- **Textauszug**:
-=-=-=-=-
3.2.4. Weiters wird im Schreiben vom 02.08.2022 ausgeführt, dass die Prüfung der in der Aufforderung vom 14.07.2022 genannten Akten und Unterlagen keine Anhaltspunkte hervorgebracht habe, dass mit der ÖVP verbundene Organwalter im Bundesministerium für Kunst, Kultur, öffentlichen Dienst und Sport tätig gewesen wären und einen faktischen Einfluss auf Personalentscheidungen ausgeübt hätten sowie dass die Aufforderung vom 14.07.2022 keine dahingehenden Angaben oder Anhaltspunkte beinhalten würde. Es hätte nachvollziehbar offengelegt werden müssen, welchen konkreten Fragen oder Vermutungen im Umfang des Untersuchungsgegenstandes nachgegangen hätte werden sollen.
Dem ist entgegenzuhalten, dass der Bundesminister – schon aufgrund des grundsätzlichen Beweisbeschlusses und erst recht aufgrund der gegenständlichen Aufforderung – verpflichtet gewesen ist, alle vom grundsätzlichen Beweisbeschluss sowie von der Aufforderung umschriebenen Akten und Unterlagen gegenüber dem Untersuchungsausschuss [genau zu] benennen, diese nach der Überprüfung der abstrakten Relevanz zu übermitteln oder nachvollziehbar zu begründen, warum welche Akten und Unterlagen vom Untersuchungsgegenstand nicht erfasst sind und folglich nicht übermittelt werden.
-=-=-=-=-
- **Einträge aus einem Datensatz**:
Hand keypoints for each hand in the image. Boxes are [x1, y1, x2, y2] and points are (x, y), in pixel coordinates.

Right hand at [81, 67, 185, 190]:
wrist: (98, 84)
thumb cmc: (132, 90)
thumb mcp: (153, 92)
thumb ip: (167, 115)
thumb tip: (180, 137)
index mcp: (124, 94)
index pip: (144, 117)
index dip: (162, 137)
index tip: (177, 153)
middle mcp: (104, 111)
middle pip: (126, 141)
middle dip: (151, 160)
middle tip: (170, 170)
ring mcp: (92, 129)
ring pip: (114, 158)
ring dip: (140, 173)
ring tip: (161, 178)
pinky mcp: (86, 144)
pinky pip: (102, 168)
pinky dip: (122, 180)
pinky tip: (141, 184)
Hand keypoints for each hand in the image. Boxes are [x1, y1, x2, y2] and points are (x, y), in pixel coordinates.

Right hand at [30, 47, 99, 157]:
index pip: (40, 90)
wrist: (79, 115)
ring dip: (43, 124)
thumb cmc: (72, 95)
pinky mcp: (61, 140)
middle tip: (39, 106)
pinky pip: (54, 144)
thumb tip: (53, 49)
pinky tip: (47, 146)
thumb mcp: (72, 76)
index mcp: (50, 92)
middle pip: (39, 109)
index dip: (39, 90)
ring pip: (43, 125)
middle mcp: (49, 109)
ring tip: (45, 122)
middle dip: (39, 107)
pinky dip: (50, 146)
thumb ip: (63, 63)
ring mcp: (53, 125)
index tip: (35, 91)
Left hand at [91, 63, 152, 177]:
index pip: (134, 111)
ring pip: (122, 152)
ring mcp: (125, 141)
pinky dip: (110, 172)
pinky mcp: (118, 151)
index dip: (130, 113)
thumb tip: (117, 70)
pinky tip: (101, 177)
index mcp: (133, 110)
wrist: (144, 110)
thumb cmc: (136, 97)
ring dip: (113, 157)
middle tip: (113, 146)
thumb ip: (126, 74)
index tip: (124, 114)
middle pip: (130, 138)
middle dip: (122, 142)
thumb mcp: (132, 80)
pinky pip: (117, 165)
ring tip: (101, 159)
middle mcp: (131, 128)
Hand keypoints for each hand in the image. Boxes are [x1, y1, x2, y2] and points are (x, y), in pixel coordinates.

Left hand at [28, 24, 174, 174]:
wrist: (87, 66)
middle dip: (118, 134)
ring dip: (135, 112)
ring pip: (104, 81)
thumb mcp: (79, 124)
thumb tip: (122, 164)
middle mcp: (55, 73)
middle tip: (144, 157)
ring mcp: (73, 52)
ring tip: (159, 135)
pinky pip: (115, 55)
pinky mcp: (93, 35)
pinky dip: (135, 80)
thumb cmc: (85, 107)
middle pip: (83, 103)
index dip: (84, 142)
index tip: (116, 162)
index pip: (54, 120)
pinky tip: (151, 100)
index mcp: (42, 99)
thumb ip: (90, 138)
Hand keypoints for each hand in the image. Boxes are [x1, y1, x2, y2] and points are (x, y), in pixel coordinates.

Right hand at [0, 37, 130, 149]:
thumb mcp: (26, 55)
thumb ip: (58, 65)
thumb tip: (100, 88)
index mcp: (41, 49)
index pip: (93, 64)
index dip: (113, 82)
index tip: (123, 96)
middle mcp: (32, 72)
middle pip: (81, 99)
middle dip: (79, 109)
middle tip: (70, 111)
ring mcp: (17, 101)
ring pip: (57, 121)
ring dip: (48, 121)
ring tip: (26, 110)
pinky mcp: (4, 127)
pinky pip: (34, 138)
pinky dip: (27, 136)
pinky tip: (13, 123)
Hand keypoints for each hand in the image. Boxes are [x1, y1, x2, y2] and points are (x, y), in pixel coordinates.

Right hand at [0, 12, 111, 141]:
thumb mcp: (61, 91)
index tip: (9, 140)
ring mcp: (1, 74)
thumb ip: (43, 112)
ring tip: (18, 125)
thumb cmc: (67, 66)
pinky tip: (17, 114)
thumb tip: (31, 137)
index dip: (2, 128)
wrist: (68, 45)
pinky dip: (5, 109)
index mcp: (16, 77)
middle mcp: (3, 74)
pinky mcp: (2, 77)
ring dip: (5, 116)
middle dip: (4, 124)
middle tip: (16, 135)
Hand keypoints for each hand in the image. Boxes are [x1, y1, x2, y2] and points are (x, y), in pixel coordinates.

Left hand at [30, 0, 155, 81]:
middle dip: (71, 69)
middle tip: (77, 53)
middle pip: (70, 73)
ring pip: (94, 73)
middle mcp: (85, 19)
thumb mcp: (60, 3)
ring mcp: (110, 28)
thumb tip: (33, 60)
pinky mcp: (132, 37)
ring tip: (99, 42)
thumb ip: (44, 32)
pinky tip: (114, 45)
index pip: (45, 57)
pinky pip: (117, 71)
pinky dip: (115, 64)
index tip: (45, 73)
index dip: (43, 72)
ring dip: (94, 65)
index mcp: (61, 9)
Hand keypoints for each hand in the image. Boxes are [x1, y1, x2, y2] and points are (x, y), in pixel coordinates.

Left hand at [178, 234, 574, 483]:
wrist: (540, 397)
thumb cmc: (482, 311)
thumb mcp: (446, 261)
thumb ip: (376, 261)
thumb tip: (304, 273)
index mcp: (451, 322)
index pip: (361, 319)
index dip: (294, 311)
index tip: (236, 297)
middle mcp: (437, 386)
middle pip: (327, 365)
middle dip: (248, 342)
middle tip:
-=-=-=-=-
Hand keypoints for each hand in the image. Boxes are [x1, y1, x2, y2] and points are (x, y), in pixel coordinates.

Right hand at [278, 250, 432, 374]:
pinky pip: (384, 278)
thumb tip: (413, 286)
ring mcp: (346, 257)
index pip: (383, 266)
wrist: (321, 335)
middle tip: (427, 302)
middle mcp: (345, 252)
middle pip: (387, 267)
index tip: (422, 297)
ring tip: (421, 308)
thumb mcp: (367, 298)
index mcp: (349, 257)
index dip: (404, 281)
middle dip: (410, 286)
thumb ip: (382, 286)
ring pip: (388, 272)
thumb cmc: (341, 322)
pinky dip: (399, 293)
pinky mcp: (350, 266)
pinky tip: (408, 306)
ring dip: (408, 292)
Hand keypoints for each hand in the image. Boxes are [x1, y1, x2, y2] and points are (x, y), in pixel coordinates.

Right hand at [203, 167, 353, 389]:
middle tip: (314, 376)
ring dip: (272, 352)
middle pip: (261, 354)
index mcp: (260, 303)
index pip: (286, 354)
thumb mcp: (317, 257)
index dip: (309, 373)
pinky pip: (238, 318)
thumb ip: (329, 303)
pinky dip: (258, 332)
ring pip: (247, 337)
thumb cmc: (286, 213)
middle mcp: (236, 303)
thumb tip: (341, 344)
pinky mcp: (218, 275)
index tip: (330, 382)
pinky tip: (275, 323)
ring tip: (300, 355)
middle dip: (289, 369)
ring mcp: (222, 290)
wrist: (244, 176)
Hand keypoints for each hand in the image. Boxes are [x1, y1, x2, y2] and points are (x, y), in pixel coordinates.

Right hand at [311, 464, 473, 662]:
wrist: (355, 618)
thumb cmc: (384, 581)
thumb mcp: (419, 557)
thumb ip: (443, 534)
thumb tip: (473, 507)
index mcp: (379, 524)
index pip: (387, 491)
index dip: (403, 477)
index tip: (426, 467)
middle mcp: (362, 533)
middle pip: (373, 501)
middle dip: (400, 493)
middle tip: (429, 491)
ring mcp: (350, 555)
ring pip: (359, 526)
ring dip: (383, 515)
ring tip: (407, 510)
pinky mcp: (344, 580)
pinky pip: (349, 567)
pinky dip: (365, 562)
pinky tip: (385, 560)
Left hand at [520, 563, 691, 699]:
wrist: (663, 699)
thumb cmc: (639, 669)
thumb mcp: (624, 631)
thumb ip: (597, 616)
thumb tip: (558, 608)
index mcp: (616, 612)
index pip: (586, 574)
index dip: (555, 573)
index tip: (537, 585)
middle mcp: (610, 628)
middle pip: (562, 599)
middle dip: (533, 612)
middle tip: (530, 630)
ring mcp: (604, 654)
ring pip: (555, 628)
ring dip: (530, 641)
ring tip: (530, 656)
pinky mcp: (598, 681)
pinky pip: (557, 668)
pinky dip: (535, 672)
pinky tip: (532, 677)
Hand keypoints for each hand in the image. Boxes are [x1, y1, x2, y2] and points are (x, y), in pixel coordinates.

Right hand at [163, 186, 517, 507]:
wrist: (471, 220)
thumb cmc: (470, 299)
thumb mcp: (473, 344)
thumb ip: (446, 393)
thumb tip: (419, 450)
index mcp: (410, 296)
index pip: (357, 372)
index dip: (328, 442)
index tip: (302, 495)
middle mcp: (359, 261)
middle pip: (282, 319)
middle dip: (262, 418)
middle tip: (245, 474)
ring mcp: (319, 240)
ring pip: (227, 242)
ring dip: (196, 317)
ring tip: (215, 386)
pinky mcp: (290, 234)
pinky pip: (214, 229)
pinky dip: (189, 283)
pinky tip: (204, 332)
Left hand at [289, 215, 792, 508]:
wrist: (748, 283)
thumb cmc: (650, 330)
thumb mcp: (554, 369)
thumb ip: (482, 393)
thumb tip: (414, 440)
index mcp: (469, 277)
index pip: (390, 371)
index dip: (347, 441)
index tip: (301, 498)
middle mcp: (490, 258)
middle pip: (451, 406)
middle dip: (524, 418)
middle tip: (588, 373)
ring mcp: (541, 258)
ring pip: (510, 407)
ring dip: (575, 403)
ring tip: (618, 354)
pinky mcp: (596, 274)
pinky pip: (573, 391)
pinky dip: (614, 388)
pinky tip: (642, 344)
-=-=-=-=-
Gib den Textauszug beginnend mit „3.2.4. Weiters wird“ und endend mit „hätte werden sollen.“ erneut wieder und ersetze darin „Anhaltspunkte“ durch „Hinweise“.

- **Erwartete Ausgabe**:
3.2.4. Weiters wird im Schreiben vom 02.08.2022 ausgeführt, dass die Prüfung der in der Aufforderung vom 14.07.2022 genannten Akten und Unterlagen keine Hinweise hervorgebracht habe, dass mit der ÖVP verbundene Organwalter im Bundesministerium für Kunst, Kultur, öffentlichen Dienst und Sport tätig gewesen wären und einen faktischen Einfluss auf Personalentscheidungen ausgeübt hätten sowie dass die Aufforderung vom 14.07.2022 keine dahingehenden Angaben oder Hinweise beinhalten würde. Es hätte nachvollziehbar offengelegt werden müssen, welchen konkreten Fragen oder Vermutungen im Umfang des Untersuchungsgegenstandes nachgegangen hätte werden sollen.